Data provided: Begin

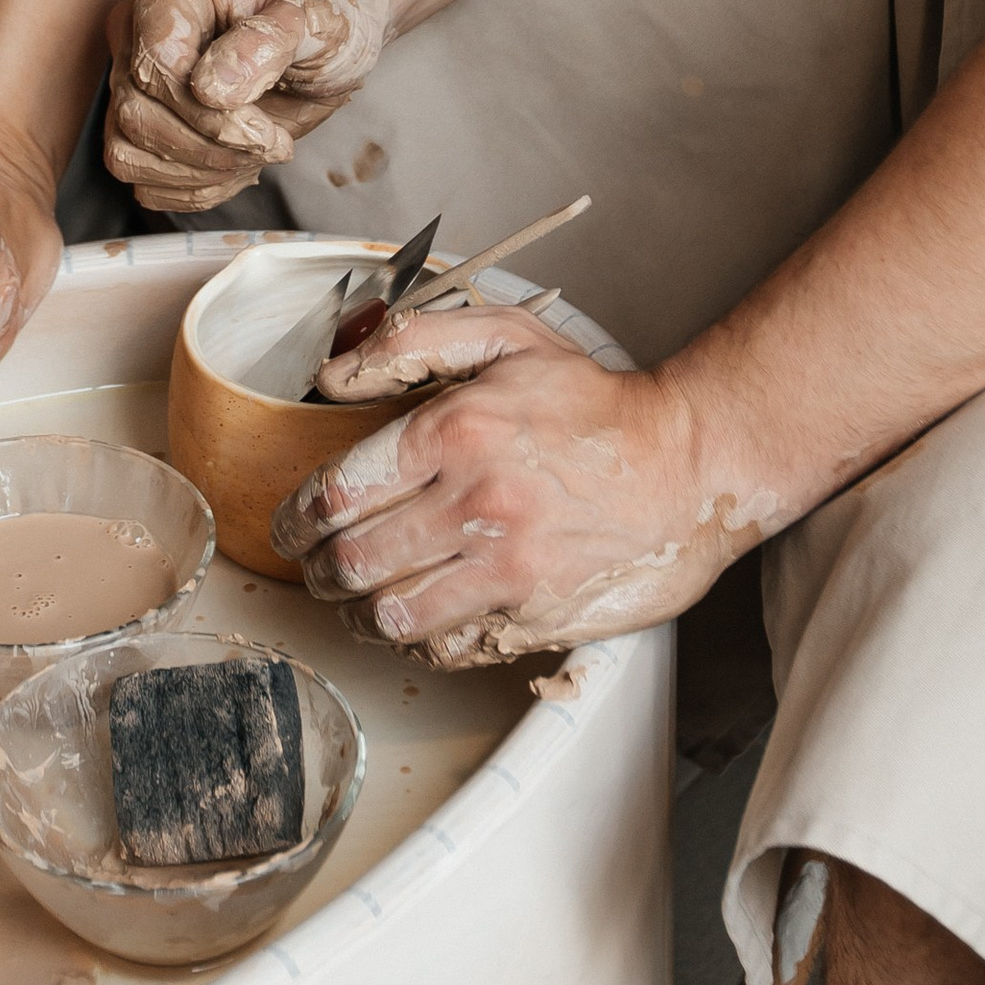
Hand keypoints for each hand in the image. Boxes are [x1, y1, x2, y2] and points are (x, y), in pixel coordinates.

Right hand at [104, 0, 392, 209]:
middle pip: (136, 112)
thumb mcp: (321, 18)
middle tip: (273, 143)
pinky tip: (238, 163)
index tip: (267, 130)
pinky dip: (194, 188)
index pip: (157, 61)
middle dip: (211, 146)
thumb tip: (210, 89)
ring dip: (201, 172)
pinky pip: (141, 178)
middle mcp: (137, 26)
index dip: (207, 111)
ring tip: (257, 152)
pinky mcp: (138, 122)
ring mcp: (133, 75)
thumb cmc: (324, 14)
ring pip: (128, 152)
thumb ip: (268, 42)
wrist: (326, 42)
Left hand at [273, 312, 768, 666]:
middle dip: (316, 569)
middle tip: (315, 565)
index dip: (295, 518)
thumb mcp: (508, 338)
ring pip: (387, 613)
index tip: (291, 525)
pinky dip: (416, 640)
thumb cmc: (596, 403)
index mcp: (456, 432)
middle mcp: (475, 503)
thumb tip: (331, 374)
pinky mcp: (536, 615)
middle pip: (349, 561)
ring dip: (357, 610)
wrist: (693, 462)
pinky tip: (417, 618)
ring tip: (357, 597)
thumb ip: (412, 342)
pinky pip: (445, 647)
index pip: (335, 492)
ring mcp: (507, 567)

Data provided: End

(Task instructions) Look through the entries above, and wherever a line holds the string "index", copy it.

(Answer box)
index tip: (267, 130)
index pip: (157, 61)
index dip: (207, 111)
index dip: (295, 518)
index tip: (291, 525)
index mcp: (456, 432)
index pip: (335, 492)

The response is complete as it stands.